Great. Another war coming. That’s what some are predicting as a logical conclusion of President Donald J. Trump playing hide-and-seek with bits and pieces of Iranian Gen. Qassem Soleimani.
Do I care that Soleimani is dead? Only when I think about his sad grandkids. Other than that, no, I don’t. But we all know from high school history that things like this can lead to wider horribleness.
Nothing snowballs out of control quite like countries beating their chests about national honor. One country’s leader forgets to flush the toilet while visiting the palace of another country’s leader and, within minutes, thousands of young men are being machine-gunned in a part of the world no one would go to on purpose.
Global conflicts always seem to start out small and rapidly engulf the entire planet — except for Switzerland — in blood.

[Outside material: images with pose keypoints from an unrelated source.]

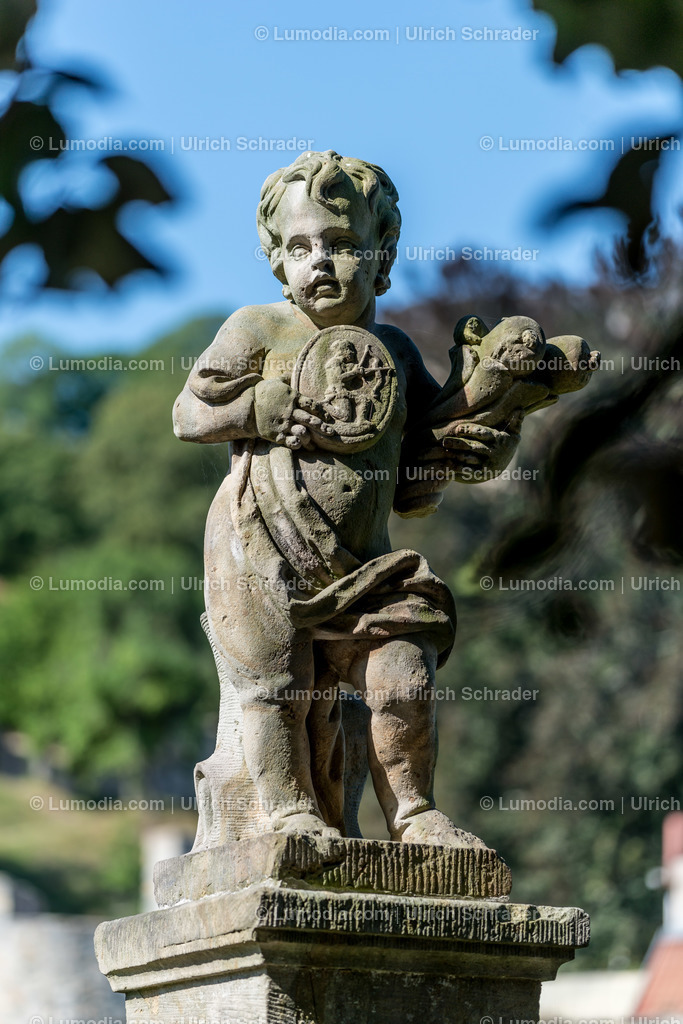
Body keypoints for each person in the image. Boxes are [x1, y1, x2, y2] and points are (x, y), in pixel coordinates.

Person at [173, 150, 518, 850]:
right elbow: (188, 413)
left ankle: (414, 814)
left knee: (403, 672)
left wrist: (481, 449)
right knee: (277, 686)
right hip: (260, 544)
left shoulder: (391, 349)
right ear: (275, 259)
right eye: (299, 248)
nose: (319, 263)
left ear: (381, 253)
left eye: (339, 244)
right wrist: (261, 407)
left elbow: (417, 481)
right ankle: (292, 812)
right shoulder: (257, 330)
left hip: (363, 563)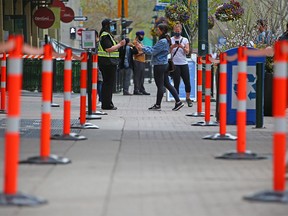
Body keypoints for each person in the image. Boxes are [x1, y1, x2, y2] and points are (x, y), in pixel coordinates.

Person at [135, 23, 184, 111]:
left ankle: (158, 105)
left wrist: (141, 48)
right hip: (163, 64)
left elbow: (153, 51)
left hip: (159, 65)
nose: (157, 31)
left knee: (160, 86)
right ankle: (178, 101)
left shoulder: (163, 41)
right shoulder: (164, 40)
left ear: (162, 30)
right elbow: (154, 48)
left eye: (158, 30)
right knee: (167, 84)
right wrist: (143, 47)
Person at [98, 18, 126, 110]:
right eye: (111, 25)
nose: (113, 27)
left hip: (108, 62)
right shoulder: (105, 35)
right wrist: (120, 44)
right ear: (107, 26)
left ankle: (107, 103)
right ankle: (106, 104)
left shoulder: (107, 35)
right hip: (107, 63)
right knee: (108, 84)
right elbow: (108, 49)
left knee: (108, 83)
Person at [170, 22, 193, 107]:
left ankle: (188, 98)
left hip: (183, 63)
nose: (177, 32)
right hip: (175, 64)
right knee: (176, 82)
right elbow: (167, 51)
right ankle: (177, 100)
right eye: (176, 30)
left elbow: (187, 51)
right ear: (173, 30)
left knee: (187, 81)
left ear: (181, 31)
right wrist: (172, 46)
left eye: (178, 30)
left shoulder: (185, 40)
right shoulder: (171, 40)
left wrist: (181, 47)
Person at [132, 31, 150, 95]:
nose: (142, 37)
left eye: (143, 35)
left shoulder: (140, 42)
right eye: (141, 35)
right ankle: (136, 89)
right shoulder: (135, 42)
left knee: (142, 76)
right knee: (137, 76)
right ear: (137, 35)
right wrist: (143, 52)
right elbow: (135, 53)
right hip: (137, 61)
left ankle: (141, 89)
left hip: (142, 61)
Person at [91, 30, 103, 106]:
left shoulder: (98, 44)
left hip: (98, 65)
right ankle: (94, 100)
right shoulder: (93, 44)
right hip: (94, 66)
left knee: (99, 83)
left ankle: (100, 100)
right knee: (95, 83)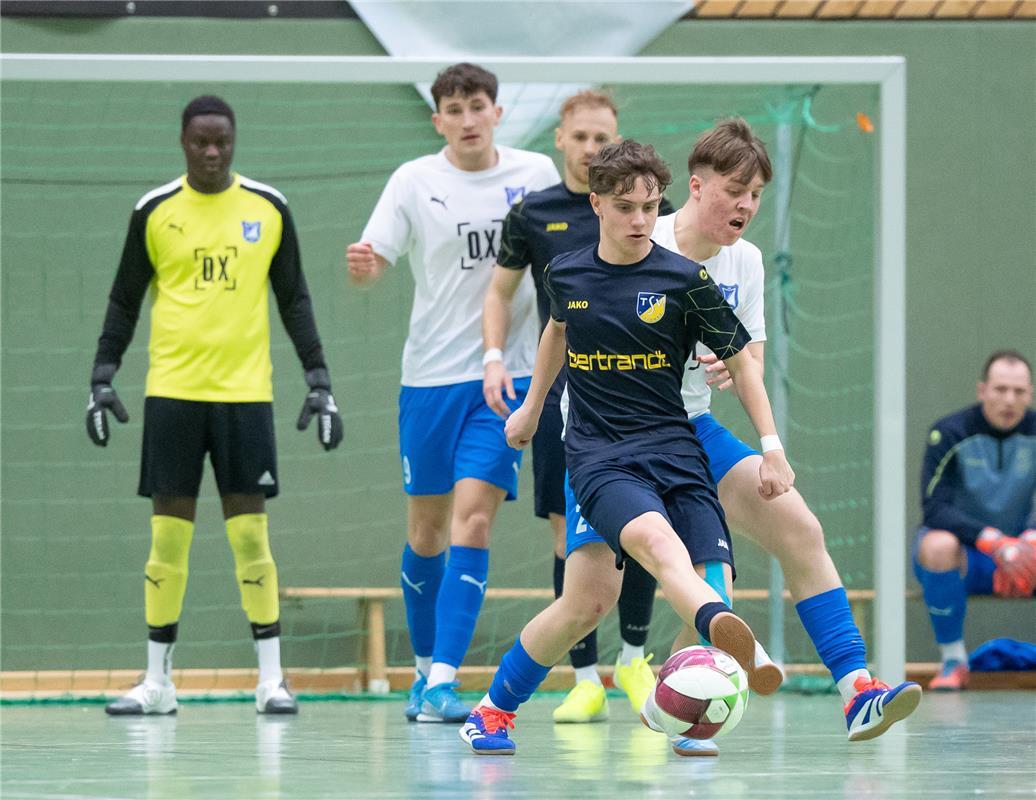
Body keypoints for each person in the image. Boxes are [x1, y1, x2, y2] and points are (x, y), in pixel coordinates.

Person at [459, 139, 795, 756]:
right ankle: (495, 709)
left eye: (649, 207)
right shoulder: (568, 273)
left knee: (689, 578)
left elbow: (742, 363)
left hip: (676, 449)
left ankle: (687, 712)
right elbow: (556, 332)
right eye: (625, 208)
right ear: (597, 205)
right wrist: (530, 410)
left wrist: (771, 448)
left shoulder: (685, 279)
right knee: (650, 556)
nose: (640, 220)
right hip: (600, 455)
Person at [627, 118, 921, 752]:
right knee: (594, 600)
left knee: (801, 529)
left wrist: (760, 425)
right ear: (697, 187)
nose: (746, 206)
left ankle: (857, 693)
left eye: (756, 194)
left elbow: (750, 358)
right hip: (619, 435)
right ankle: (651, 702)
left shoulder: (747, 261)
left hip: (695, 428)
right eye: (735, 191)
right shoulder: (643, 242)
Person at [88, 95, 343, 716]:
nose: (211, 152)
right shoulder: (154, 211)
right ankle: (157, 684)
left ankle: (271, 680)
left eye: (221, 142)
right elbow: (124, 299)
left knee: (251, 535)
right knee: (167, 540)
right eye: (200, 142)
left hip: (244, 398)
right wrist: (102, 375)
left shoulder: (268, 207)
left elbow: (294, 298)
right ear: (183, 142)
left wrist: (319, 378)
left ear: (234, 142)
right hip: (172, 396)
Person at [345, 63, 560, 723]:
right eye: (455, 110)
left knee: (475, 519)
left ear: (498, 113)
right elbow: (372, 264)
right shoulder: (414, 180)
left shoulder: (535, 175)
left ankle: (443, 680)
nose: (468, 120)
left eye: (478, 106)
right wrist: (366, 267)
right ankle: (421, 670)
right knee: (427, 531)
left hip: (508, 378)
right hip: (429, 380)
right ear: (438, 121)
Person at [484, 90, 673, 725]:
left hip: (644, 401)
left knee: (645, 527)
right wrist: (494, 359)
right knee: (570, 535)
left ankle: (635, 661)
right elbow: (501, 293)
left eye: (603, 138)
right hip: (566, 403)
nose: (592, 147)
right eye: (582, 136)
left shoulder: (646, 208)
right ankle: (585, 679)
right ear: (561, 139)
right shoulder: (532, 213)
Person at [913, 349, 1036, 691]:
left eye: (1019, 391)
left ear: (1029, 394)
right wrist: (993, 541)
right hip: (972, 557)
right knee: (937, 545)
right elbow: (935, 507)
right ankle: (954, 661)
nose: (1009, 400)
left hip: (1027, 557)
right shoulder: (949, 433)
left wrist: (1029, 542)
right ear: (982, 390)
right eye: (1000, 389)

What’s most worrisome to me isn’t that there will be another war — because there always is — but rather that the U.S. will once again force young people to fight in it by drafting them into the school of murderously hard knocks and explosions.
Short of “I’m pregnant,” the scariest phrase for a young high school senior boy to hear in my day was “the draft.” When I finally got my draft number (15), I responded the way most did at the time: “Bullsh--! I’m going to Canada.”
The Old Man — who was in the Army at the time — told me I was staying put. If I was called up, I would go and do my best not to embarrass him or America — in that order.
Me • “What if I get killed?”
Him • “Then you’ll be dead. And that will hurt your mother and me more than it hurt you.”
I wasn’t even high and that actually made a certain amount of sense. But I still didn’t want to go. I had plans for my life, most of them bad or of no account, some of them even illegal, which makes what happened next OK.
My number came up and I went. The luck of fools was with me. I went straight into the reserves and got out before the next war, Desert Storm. And if I’m being honest, military regimen did me some good.
That doesn’t make the idea of a military draft — unlikely as it is — OK today. Dragging me off against my will is one thing. Taking my grandsons is another.
I don’t want them being press-ganged into a war started by political thugs who should be forced to sort out their “national honor” inside a dark room filled with baseball bats.
What’s even scarier to me is that the military might come after my granddaughters. In this day of political correctness to the point of stupidity, that seems likely to come up.
If my granddaughters want to serve, that’s fine. Judging from the way they drive, they could easily fly a drone missile into the bottom of a terrorist.
Meh. I wouldn’t worry. America has the capacity to learn from its past mistakes. It doesn’t always but maybe it has about the draft.
Dragging me into it should have taught this country something. Idiots may start wars, but only smart people should be allowed to fight them.